Whilst on the map mode you have several options to choose from, depending on if you are a Free Officer or a part of a kingdom. Free officers can accept quests from the other NPC’s in the land in return for resources and merits, as well as increasing friendship, or go about plundering the land, training or working towards making their own kingdom. Whilst apart of a Kingdom you can do tasks respective of your position, lowly members can train or do quests, higher-ups can initiate invasions and raids on other kingdoms or spend resources on other things, the Ruler can do all those including setting commands for the half-year like gathering recruits or fighting kingdoms to weaken them.
On the Battle Field, you have complete control over your own character and some slight control over the armies you rule, with the form of commands like Advance, Escort, Defend and Delegate which gives an overall goal for your officers and armies. You move around with the left thumbstick, attack with Square, special attack with Triangle and use musou attacks with the circle button, jumping changing the effects of all with X. You can also use Card stratagems to give buffs to you and/or allies and grand stratagems to change the battlefield and cause natural disasters.
Merits are the experience in this game, and after gaining enough you will gain a level which increases your statistics, as well as how high rulers will promote you. Weapons and items also increase your stats; give you special abilities and new mounts to use. Characters start with pre-sets if they are already in the game, but Edit Mode allows you to make your own setup.
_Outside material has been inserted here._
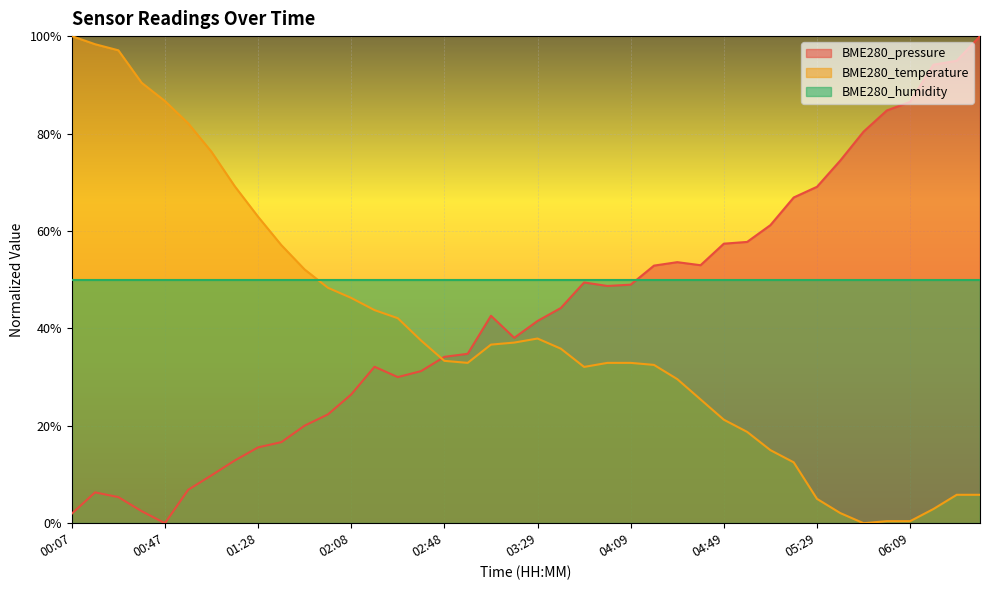

Which series has the widest spread of values?

BME280_pressure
Overall Thoughts and Feelings
The edit mode in 8 Empires is very vast, more so it allows you to edit a character from all the items found in the game on top of the army they use, the mounts officers ride and the banner they use. The amount of customisability in this game is a breath of fresh air in the series, being able to create an entire army made up of characters you envision really allows you to get immersed in the wars you face. If you play with a friend you will find your army is quite diverse, both in aesthetic and fighting ability that you will be a sight for sore eyes in the East.
The music in Dynasty Warriors 8 Empires is taken from all of the 8 Series, as well as previous releases up for download to the system. The selection is pretty vast, but a lot of the songs do have a similar setting and theme so they become repetitive pretty quickly which is disappointing as a lot of previous tracks in the series were amazing to listen to.
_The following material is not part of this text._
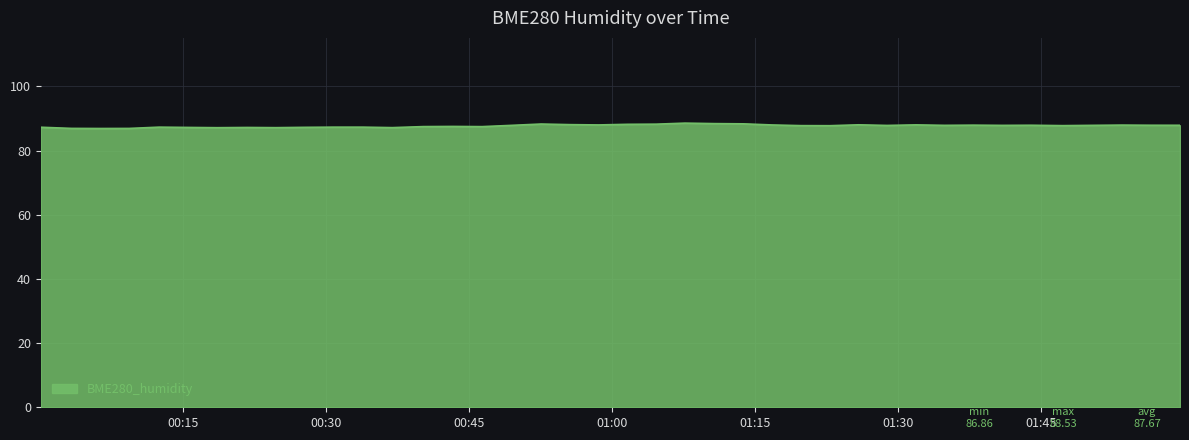

What is the minimum value shown in the chart?

86.9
Sadly the local Co-Op is shafted in this release, being only available during Invasions and Defence missions, which only make up around 1/6 of the gameplay. Your friend will miss out on sabotaging the enemy nations, assassinating their rulers or even pillaging caravans. The Co-Op feels strapped onto this release and feels as if it could have done a lot more, like 1on1 kingdom fights or your friend being able to choose options like you do.
Overall I give Dynasty Warriors 8: Empires a 4/5, the decimation of countless troops is at its peak in this next gen release with the amount of enemies on screen at once, not diminished much by co-op play. The game can become repetitive after a while and it could have done with a bit more in the way of development as the years went by in the scenarios. Fans of the series will definitely like this purchase and new consumers will find this to be a great addition to their libraries.
Disclaimer:All scores given within our reviews are based on the artist’s personal opinion; this should in no way impede your decision to purchase the game.